FEAR, PASSION, DETACHMENT

It’s 12:21am on Wednesday February 5th and I am 29 weeks and 3 days pregnant. I can hear the freezing rain falling outside, and my imagination runs wild. Many of my fears have visited me this evening as I prepared for a warning that power may be cut again tomorrow due to frozen boughs and downed power lines. I drove in the snowy aftermath of Monday’s storm as the sun headed over the mountains, headed towards the store as soon as power was cut. My first instinct was to fill the bathtub, and get more water. I remember Sandy well. There’s nothing I wouldn’t do for the wellbeing of my baby.

So now even though my eyes are heavy with fatigue, I am awake writing. What else do I want to say? I feel incredibly vulnerable, sensitive, porous. I am afraid of many things, and yet I know that whatever happens, I will get through it. I know that no matter what happens, I will get stronger, more resilient. Dear God please protect us, send me your grace, your love, guide your way. Angels, show me the best route to take as I navigate this new time in my life, this ending, this beginning.

I don’t know what is coming. I pray that you will spare me as much hardship and heartache as possible. I am seeing that gratitude, patience and acceptance are some of my most powerful allies, guarding against sadness, hopelessness and despair. I must keep writing in my gratitude journal, and training my mind to be happy, even when Isaac is not here. This too shall pass. There will come a time when we will all be together, either on the road or in a house or who knows where. Until then, this is my life, and it is magnificent in all its manifestations.

Isaac writes to me about his love for our boy and I am overcome with emotion. The baby moves at night and in the mornings, and Isaac is with him, even though he’s in a plane over Canada, a truck in Arizona or a tour bus in Austin. I know we will be together, somehow, that the dreams we have are possible because we dream them together.

“This much I know. I do not allow myself to be overcome by hopelessness. No matter how tough the situation. I believe that if you just do your little bit without thinking of the bigness of what you stand against, if you turn to the enlargement of your own capacities that itself creates new potential.’

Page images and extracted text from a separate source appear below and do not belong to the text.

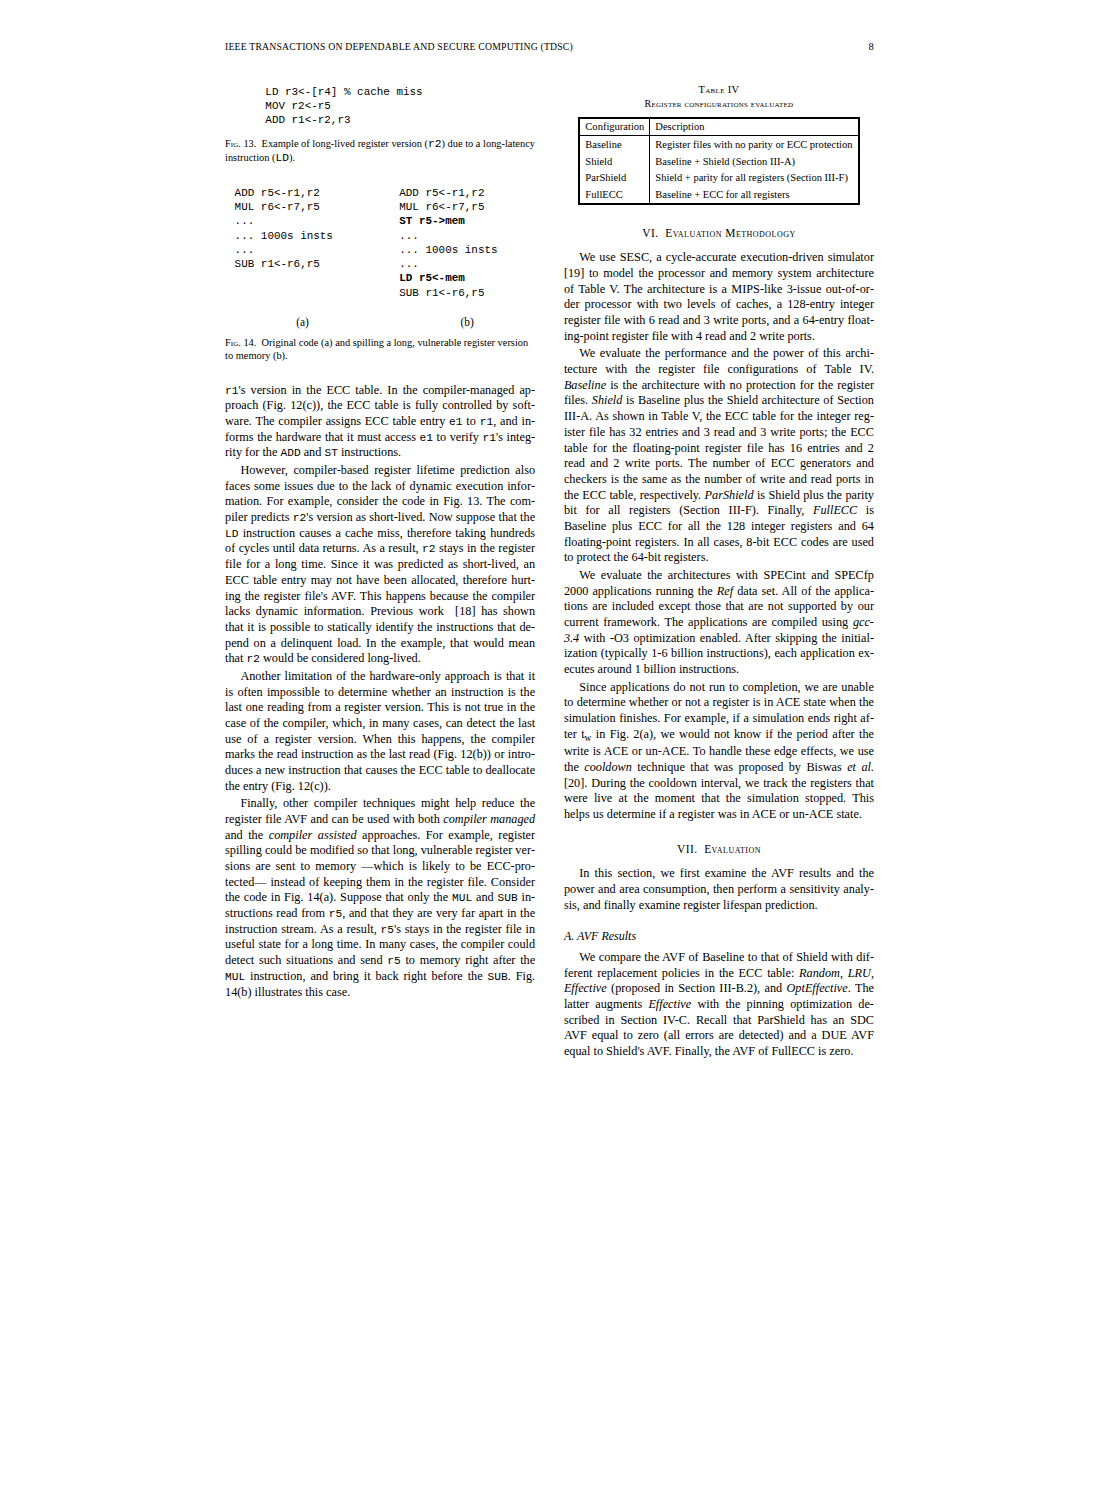IEEE Transactions on Dependable and Secure Computing (TDSC) 8
LD r3<-[r4] % cache miss
MOV r2<-r5
ADD r1<-r2,r3
Fig. 13. Example of long-lived register version (r2) due to a long-latency instruction (LD).
ADD r5<-r1,r2
MUL r6<-r7,r5
...
... 1000s insts
...
SUB r1<-r6,r5
ADD r5<-r1,r2
MUL r6<-r7,r5
ST r5->mem
...
... 1000s insts
...
LD r5<-mem
SUB r1<-r6,r5
(a) (b)
Fig. 14. Original code (a) and spilling a long, vulnerable register version to memory (b).
r1's version in the ECC table. In the compiler-managed approach (Fig. 12(c)), the ECC table is fully controlled by software. The compiler assigns ECC table entry e1 to r1, and informs the hardware that it must access e1 to verify r1's integrity for the ADD and ST instructions.
However, compiler-based register lifetime prediction also faces some issues due to the lack of dynamic execution information. For example, consider the code in Fig. 13. The compiler predicts r2's version as short-lived. Now suppose that the LD instruction causes a cache miss, therefore taking hundreds of cycles until data returns. As a result, r2 stays in the register file for a long time. Since it was predicted as short-lived, an ECC table entry may not have been allocated, therefore hurting the register file's AVF. This happens because the compiler lacks dynamic information. Previous work [18] has shown that it is possible to statically identify the instructions that depend on a delinquent load. In the example, that would mean that r2 would be considered long-lived.
Another limitation of the hardware-only approach is that it is often impossible to determine whether an instruction is the last one reading from a register version. This is not true in the case of the compiler, which, in many cases, can detect the last use of a register version. When this happens, the compiler marks the read instruction as the last read (Fig. 12(b)) or introduces a new instruction that causes the ECC table to deallocate the entry (Fig. 12(c)).
Finally, other compiler techniques might help reduce the register file AVF and can be used with both compiler managed and the compiler assisted approaches. For example, register spilling could be modified so that long, vulnerable register versions are sent to memory —which is likely to be ECC-protected— instead of keeping them in the register file. Consider the code in Fig. 14(a). Suppose that only the MUL and SUB instructions read from r5, and that they are very far apart in the instruction stream. As a result, r5's stays in the register file in useful state for a long time. In many cases, the compiler could detect such situations and send r5 to memory right after the MUL instruction, and bring it back right before the SUB. Fig. 14(b) illustrates this case.
Table IV
Register configurations evaluated
| Configuration | Description |
| --- | --- |
| Baseline | Register files with no parity or ECC protection |
| Shield | Baseline + Shield (Section III-A) |
| ParShield | Shield + parity for all registers (Section III-F) |
| FullECC | Baseline + ECC for all registers |
VI. Evaluation Methodology
We use SESC, a cycle-accurate execution-driven simulator [19] to model the processor and memory system architecture of Table V. The architecture is a MIPS-like 3-issue out-of-order processor with two levels of caches, a 128-entry integer register file with 6 read and 3 write ports, and a 64-entry floating-point register file with 4 read and 2 write ports.
We evaluate the performance and the power of this architecture with the register file configurations of Table IV. Baseline is the architecture with no protection for the register files. Shield is Baseline plus the Shield architecture of Section III-A. As shown in Table V, the ECC table for the integer register file has 32 entries and 3 read and 3 write ports; the ECC table for the floating-point register file has 16 entries and 2 read and 2 write ports. The number of ECC generators and checkers is the same as the number of write and read ports in the ECC table, respectively. ParShield is Shield plus the parity bit for all registers (Section III-F). Finally, FullECC is Baseline plus ECC for all the 128 integer registers and 64 floating-point registers. In all cases, 8-bit ECC codes are used to protect the 64-bit registers.
We evaluate the architectures with SPECint and SPECfp 2000 applications running the Ref data set. All of the applications are included except those that are not supported by our current framework. The applications are compiled using gcc-3.4 with -O3 optimization enabled. After skipping the initialization (typically 1-6 billion instructions), each application executes around 1 billion instructions.
Since applications do not run to completion, we are unable to determine whether or not a register is in ACE state when the simulation finishes. For example, if a simulation ends right after tw in Fig. 2(a), we would not know if the period after the write is ACE or un-ACE. To handle these edge effects, we use the cooldown technique that was proposed by Biswas et al. [20]. During the cooldown interval, we track the registers that were live at the moment that the simulation stopped. This helps us determine if a register was in ACE or un-ACE state.
VII. Evaluation
In this section, we first examine the AVF results and the power and area consumption, then perform a sensitivity analysis, and finally examine register lifespan prediction.
A. AVF Results
We compare the AVF of Baseline to that of Shield with different replacement policies in the ECC table: Random, LRU, Effective (proposed in Section III-B.2), and OptEffective. The latter augments Effective with the pinning optimization described in Section IV-C. Recall that ParShield has an SDC AVF equal to zero (all errors are detected) and a DUE AVF equal to Shield's AVF. Finally, the AVF of FullECC is zero.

“I’ve learned from the Bhagavad Gita and other teachings of our culture to detach myself from the results of whatever I do. Because those are not in my hands. The context is not in your control. But your commitment is yours to make and you can make the deepest commitment with a total detachment from where it will take you. You want it to lead to a better world and you share your actions and take full responsibility for them but then you have detachment.’

“That combination of deep passion and deep detachment allows me to take on the next challenge. Because I don’t cripple myself. I don’t tie myself in knots. I function like a free being. I think getting that freedom is a social duty because I think we owe it to each other not to burden one another with prescription and demands. I think what we owe each other is a celebration of life and to replace fear and hopelessness with fearlessness and joy.”